The Journal’s Jonathan Eig reports on a poverty program in Chicago that uses an incentive program to give low-income people the chance to earn rewards like high-income people who rack up frequent-flier miles or bank points. “For the past year,” Eig writes, “residents in a low-income neighborhood here have been earning rewards for paying their rent, getting their children to school every day and seeking work. At one rewards banquet, more than 150 people gathered in a church basement to celebrate and cash in points for prizes. ... ‘It’s like American Idol,’ said Evette Clark, a 39-year-old mother of eight who signed up her whole family for the rewards program.”
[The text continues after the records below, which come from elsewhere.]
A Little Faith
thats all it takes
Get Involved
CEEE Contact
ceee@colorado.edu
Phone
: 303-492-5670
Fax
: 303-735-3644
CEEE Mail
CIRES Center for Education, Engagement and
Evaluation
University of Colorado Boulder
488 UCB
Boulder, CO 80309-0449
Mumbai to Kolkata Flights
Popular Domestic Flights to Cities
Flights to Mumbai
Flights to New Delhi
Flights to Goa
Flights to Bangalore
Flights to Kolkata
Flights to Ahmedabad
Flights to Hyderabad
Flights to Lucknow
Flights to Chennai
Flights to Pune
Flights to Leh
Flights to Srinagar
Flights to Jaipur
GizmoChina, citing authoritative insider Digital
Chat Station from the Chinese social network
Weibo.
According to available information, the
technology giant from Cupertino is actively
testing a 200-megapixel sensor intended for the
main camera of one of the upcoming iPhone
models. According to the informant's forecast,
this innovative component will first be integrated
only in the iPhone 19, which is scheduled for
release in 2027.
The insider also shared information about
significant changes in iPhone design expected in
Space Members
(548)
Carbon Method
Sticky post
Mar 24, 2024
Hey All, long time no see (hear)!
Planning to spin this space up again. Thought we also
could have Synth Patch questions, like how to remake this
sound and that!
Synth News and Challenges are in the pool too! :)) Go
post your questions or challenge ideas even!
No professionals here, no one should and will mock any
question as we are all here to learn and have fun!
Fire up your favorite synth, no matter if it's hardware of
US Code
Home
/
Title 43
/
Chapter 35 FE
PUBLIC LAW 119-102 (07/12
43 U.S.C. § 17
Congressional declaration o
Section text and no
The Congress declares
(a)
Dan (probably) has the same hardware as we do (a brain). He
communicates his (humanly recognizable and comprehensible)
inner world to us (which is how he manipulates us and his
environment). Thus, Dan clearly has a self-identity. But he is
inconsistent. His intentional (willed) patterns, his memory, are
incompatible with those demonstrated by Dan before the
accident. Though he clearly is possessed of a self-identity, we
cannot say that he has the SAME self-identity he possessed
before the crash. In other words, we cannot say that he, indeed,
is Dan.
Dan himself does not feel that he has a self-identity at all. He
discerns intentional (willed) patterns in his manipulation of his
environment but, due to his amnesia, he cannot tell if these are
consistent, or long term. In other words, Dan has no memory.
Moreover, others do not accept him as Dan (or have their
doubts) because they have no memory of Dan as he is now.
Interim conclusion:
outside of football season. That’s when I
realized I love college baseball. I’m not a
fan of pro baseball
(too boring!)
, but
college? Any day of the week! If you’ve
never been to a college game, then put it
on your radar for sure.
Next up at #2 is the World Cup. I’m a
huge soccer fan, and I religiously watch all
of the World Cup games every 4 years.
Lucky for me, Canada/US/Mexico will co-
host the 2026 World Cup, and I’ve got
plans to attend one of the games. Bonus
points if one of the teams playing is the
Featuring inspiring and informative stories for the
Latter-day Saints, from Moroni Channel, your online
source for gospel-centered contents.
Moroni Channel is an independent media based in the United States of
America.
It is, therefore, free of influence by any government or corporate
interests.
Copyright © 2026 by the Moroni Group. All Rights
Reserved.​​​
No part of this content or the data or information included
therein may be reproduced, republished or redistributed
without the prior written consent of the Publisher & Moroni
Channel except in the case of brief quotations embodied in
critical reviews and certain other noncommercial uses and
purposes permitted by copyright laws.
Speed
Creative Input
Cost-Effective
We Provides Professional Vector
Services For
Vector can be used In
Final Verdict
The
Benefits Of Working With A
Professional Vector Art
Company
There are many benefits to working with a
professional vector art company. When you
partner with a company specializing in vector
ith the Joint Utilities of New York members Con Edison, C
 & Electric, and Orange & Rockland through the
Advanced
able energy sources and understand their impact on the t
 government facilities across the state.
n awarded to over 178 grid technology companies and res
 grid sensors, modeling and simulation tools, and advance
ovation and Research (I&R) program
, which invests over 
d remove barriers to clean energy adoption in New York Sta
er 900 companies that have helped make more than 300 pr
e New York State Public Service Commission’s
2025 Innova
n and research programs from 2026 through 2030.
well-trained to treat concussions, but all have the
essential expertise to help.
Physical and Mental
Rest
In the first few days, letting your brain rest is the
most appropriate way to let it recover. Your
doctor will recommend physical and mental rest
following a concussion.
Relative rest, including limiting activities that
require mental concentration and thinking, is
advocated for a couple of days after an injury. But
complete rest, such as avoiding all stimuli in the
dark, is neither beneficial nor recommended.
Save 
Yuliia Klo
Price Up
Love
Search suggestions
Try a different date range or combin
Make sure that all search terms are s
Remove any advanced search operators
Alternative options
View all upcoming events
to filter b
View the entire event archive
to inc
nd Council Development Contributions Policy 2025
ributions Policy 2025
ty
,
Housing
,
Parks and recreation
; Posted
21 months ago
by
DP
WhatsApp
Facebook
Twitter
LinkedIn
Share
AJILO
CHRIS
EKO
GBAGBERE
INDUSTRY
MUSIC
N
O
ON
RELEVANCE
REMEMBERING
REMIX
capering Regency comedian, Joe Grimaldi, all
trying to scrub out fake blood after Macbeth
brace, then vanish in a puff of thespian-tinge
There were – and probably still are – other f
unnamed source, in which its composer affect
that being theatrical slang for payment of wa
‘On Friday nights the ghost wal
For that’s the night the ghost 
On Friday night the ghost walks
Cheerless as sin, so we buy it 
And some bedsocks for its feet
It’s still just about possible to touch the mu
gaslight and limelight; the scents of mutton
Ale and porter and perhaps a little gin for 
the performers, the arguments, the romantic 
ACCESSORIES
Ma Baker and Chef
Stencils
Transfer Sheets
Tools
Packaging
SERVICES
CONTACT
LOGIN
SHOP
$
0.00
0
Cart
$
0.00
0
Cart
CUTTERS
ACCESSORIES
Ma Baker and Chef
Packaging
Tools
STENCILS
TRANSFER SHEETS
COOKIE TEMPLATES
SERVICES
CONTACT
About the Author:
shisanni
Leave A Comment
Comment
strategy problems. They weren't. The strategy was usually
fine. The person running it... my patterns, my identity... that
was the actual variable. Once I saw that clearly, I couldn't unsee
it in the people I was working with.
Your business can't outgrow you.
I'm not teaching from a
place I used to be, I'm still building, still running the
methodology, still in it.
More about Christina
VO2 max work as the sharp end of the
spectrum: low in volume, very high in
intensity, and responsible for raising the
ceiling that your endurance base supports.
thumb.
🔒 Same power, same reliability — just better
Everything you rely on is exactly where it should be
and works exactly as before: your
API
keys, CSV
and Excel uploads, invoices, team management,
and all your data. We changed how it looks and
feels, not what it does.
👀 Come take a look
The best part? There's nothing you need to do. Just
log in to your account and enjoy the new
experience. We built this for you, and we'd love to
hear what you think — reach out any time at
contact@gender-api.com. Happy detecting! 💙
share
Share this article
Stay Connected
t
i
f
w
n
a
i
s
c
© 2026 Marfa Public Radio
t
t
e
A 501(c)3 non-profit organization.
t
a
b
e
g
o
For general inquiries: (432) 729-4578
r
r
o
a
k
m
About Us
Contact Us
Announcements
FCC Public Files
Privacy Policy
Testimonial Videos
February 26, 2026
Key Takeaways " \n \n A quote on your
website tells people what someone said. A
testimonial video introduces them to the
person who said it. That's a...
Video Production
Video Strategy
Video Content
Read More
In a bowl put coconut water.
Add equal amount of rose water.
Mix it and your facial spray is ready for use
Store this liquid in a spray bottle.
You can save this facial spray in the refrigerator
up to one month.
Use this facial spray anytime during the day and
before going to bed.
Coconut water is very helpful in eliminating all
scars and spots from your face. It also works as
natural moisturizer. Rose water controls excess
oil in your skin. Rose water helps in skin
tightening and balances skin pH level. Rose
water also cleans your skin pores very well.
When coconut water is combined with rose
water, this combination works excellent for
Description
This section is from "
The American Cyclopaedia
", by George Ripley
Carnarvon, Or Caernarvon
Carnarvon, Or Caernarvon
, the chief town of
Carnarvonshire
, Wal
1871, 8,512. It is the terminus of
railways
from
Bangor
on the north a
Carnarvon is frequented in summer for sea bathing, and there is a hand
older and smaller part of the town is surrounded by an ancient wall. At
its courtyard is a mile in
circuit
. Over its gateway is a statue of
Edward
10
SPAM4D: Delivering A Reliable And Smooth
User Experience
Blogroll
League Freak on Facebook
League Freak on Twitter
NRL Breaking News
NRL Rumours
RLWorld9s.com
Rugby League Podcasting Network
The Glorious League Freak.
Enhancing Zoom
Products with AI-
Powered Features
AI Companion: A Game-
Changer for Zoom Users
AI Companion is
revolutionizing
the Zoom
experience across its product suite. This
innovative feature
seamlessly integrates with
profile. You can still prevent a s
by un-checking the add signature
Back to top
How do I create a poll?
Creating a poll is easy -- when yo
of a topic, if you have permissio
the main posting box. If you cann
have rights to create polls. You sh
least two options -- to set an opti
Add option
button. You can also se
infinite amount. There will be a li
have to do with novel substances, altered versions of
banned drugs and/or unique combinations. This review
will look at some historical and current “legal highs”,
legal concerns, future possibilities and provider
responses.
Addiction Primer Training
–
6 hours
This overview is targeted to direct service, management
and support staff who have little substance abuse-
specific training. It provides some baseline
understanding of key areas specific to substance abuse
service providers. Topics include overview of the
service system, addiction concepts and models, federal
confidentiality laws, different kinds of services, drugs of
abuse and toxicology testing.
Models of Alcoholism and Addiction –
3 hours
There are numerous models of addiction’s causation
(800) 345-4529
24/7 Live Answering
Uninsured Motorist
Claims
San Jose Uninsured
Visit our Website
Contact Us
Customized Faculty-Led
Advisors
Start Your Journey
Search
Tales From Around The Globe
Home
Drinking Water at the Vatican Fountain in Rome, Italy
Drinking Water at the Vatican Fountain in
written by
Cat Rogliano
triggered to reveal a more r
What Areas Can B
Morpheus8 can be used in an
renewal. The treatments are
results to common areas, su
The program is run by an outfit called Project Match, which has dispensed $19,000 in cash and prizes in a year and a half. This reminds me of a long-ago Bronx schoolteacher I heard about recently, who paid her students nickels and dimes as they learned to read better; even small prizes had a huge effect.
When the government (or anyone for that matter) just give away money it changes peoples’ behavior as they try to collect that free money. So if you give everyone that makes under $10,000/year a check for $500 people that make $10,400/year will find ways to make a little less money to cash in.
Reasonable people can disagree about which activities should be subsidized and what the thresholds should be to receive that subsidy, but if there are not incentives in place the programs are doomed to create more problems than they are intended to solve, leaving the needy in want of more need.